Lesetext
---+---

Atomkraftwerk in Belleville-sur-Loire
Atomkraftwerk in Belleville-sur-Loire
Die in die Jahre gekommenen französischen Atomkraftwerke werden zum Kostentreiber.
© Reuters

Zugleich kurbelten niedrige Temperaturen in dem Land, das hauptsächlich elektrisch heizt, die Stromnachfrage kräftig an. In der Folge mussten die Nachbarländer die französische Stromversorgung stützen. Allein Deutschland exportierte zwischenzeitig bis zu fünf Gigawatt – das ist mehr, als die letzten drei deutschen Atomkraftwerke zusammen produzieren.

Zusätzlich musste Frankreich große Mengen an exorbitant teurem Strom am Spotmarkt zukaufen. Am Morgen des 4. April kletterte der französische Tagespreis (Day-Ahead-Preis) auf einen Rekordwert von fast 3000 Euro pro Megawattstunde (MWh), das sind fast drei Euro für eine Kilowattstunde.

Im selben Zeitraum kostete Großhandelsstrom in Deutschland 101 Euro pro MWh, das ist dreißig Mal weniger. Auch im Tagesdurchschnitt kam Deutschland sehr viel günstiger weg: Der deutsche Spotpreis lag bei 75 Euro pro MWh, der französische war mit 550 Euro pro MWh immer noch mehr als sieben Mal so hoch. Warum dieser Preisunterschied?

„Frankreich hätte Teile des Stromnetzes lahmlegen müssen“

Der Anteil von Atomenergie am Strommix lag 2021 in Frankreich bei 71 und der von Erneuerbaren bei etwa 21 Prozent. „Wenn vom Atomstrom die Hälfte wegbricht, es zusätzlich kalt ist und kaum Wind weht, ist Frankreich besonders stark auf Gas angewiesen. Und da gehen die Preise derzeit durch die Decke“, sagt Volker Quaschning, Professor für Regenerative Energiesysteme an der Hochschule für Technik und Wirtschaft in Berlin. Wer wie Frankreich bei knapper Stromverfügbarkeit an der Börse zukaufen muss, zahlt Rekordsummen.

Deutschland kam in derselben Woche wesentlich besser weg, weil Erneuerbare über 66 Prozent des Strombedarfs deckten. Den Rest machte vor allem Kohle aus (über 20 Prozent), während der Anteil am teuren Gas lediglich bei unter fünf Prozent lag, wie Berechnungen des Fraunhofer-Instituts für Solare Energiesysteme (ISE) zeigen.

Dazu komme, sagt Bruno Burger, Energieexperte am Fraunhofer ISE, dass Frankreich Strom Jahre im Voraus verkaufe und auch bei Engpässen seine Lieferverpflichtungen erfüllen müsse. Zusätzlich seien einige Leitungen nach Frankreich an ihre Kapazitätsgrenzen geraten, was die Börsenstrompreise noch mal explodieren ließ, so Burger. „Ohne Deutschland und Importe von anderen Nachbarn hätte Frankreich in der vergangenen Woche Teile seines Stromnetzes lahmlegen müssen.“

Frankreich importiere seit mindestens 2015 mehr Strom aus Deutschland als umgekehrt. Besonders in den Wintermonaten, denn für jedes Grad zusätzlich unter null erhöht sich der Stromverbrauch in Frankreich um etwa 2,5 Gigawatt, das entspricht zwei AKWs.

---+---

Gesammelte Dateneinträge
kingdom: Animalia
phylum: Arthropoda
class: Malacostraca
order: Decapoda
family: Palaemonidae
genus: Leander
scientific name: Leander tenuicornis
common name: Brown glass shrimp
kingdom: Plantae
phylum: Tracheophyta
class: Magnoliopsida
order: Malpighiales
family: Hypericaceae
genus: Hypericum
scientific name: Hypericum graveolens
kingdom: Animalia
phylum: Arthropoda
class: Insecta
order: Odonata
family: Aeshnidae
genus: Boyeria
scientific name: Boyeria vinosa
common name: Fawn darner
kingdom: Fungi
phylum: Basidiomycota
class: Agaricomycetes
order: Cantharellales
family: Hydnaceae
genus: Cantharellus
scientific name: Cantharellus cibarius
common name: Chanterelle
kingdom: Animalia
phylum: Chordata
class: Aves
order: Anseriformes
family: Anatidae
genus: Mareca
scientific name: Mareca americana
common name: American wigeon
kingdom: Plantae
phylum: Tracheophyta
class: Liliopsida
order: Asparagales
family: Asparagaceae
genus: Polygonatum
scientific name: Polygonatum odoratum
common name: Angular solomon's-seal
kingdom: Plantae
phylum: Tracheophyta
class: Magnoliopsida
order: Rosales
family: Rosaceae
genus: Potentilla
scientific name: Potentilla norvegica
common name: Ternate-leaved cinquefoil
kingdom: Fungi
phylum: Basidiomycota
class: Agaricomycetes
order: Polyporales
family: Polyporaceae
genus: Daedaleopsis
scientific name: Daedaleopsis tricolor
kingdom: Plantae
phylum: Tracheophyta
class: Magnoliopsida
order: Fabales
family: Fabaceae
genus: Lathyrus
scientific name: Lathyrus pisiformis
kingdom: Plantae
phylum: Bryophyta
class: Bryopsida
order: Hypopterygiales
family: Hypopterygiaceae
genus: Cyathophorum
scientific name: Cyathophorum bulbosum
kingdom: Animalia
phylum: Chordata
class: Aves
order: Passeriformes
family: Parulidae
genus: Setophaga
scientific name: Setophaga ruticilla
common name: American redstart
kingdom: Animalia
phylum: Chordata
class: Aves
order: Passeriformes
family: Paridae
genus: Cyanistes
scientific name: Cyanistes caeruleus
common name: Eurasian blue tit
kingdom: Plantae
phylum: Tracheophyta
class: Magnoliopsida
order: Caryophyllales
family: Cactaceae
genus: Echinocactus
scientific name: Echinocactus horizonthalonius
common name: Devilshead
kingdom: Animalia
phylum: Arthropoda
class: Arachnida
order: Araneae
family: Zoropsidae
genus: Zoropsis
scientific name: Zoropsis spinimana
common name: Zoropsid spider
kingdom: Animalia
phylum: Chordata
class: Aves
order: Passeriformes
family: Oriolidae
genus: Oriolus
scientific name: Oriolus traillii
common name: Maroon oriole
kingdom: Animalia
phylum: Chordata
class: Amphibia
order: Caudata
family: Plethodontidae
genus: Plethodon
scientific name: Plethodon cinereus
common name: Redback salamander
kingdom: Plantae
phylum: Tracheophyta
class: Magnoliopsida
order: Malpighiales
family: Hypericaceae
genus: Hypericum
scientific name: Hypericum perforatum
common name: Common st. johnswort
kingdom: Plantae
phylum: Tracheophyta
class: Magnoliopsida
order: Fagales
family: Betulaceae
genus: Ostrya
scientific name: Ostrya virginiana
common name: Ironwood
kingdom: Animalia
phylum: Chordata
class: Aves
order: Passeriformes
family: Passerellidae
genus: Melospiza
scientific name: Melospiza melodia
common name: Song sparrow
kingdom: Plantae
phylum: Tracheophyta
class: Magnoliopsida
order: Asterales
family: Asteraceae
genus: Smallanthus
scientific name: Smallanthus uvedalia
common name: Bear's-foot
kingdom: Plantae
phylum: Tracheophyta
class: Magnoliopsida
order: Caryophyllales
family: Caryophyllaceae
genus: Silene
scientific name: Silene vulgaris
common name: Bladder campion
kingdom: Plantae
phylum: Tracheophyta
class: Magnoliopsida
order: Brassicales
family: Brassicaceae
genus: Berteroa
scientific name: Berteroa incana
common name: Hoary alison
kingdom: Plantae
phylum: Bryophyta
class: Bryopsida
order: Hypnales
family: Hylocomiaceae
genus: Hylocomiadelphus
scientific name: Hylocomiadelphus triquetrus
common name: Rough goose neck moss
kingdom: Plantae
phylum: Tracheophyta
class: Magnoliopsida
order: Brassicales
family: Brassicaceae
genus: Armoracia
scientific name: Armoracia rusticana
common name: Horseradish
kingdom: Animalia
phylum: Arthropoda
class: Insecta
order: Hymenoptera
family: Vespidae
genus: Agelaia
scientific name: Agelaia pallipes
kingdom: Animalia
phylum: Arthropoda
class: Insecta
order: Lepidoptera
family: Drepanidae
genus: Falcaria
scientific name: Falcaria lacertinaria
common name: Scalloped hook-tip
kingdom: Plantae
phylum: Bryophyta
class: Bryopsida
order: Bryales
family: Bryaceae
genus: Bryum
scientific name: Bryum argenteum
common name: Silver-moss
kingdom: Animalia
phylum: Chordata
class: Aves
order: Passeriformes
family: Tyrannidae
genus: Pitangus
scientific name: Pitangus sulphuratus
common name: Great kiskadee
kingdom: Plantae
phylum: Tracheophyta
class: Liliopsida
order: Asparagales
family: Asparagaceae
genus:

---+---

Schreib den Text über die hohen Strompreise in Frankreich nach seinem letzten Satz weiter.

Inzwischen haben sich die französischen Börsenstrompreise etwa halbiert, auch weil die Windräder wieder kräftig rotierten. Doch laut Quaschning „sind und bleiben Frankreichs Atomkraftwerke Kostentreiber – und damit ein Risiko für eine günstigere und sichere Energieversorgung“.

Dass kostspielige Ausfälle weiter zum Alltag gehören, ist bei einem durchschnittlichen Flottenalter von 37 Jahren alles andere als unwahrscheinlich.

Risse im Not-Einspeisesystem

Laut Mycle Schneider, Koordinator des World Nuclear Industry Status Report (WNISR), kann der Betreiber EDF selbst bei geplanten Eingriffen nicht absehen, wann ein Reaktor zurück ans Netz geht. Gerade bei dem Drittel der Anlagen, die schon über 40 Jahre liefen, sei „völlig unklar, welche komplexen Probleme auftreten können“.

Nach Berechnungen des WNISR 2020 waren die realen Auszeiten im Schnitt 44 Prozent länger als geplant. „Wir haben auch schon erlebt, dass ein Wiederankopplungstermin bis zu 40 Mal verschoben wurde“, so Schneider.

Schon seit Wochen fehle regelmäßig über die Hälfte der installierten Kapazität. „Ich sehe nicht, warum sich dieser Trend umkehren sollte, da nun auch die modernsten Reaktoren wegen Rissen im Not-Einspeisesystem betroffen sind“, so der Nuklearexperte. Inzwischen wurde bekannt, dass neben den fünf AKWs, die im Dezember 2021 abgeschaltet wurden, weitere Baulinien betroffen sind.

„Dass sich die Verfügbarkeit von Kernkraftwerken mittelfristig wieder ergeben wird“, wie man beim Kerntechnik-Verband Deutschland (KernD) annimmt, glaubt weder Schneider noch Quaschning. „Viele Anlagen sind so alt, dass sie in den nächsten zehn Jahren wegbrechen werden. Allein ihre Leistung durch den Bau neuer AKWs zu ersetzen ist eine Riesenaufgabe“, so Quaschning.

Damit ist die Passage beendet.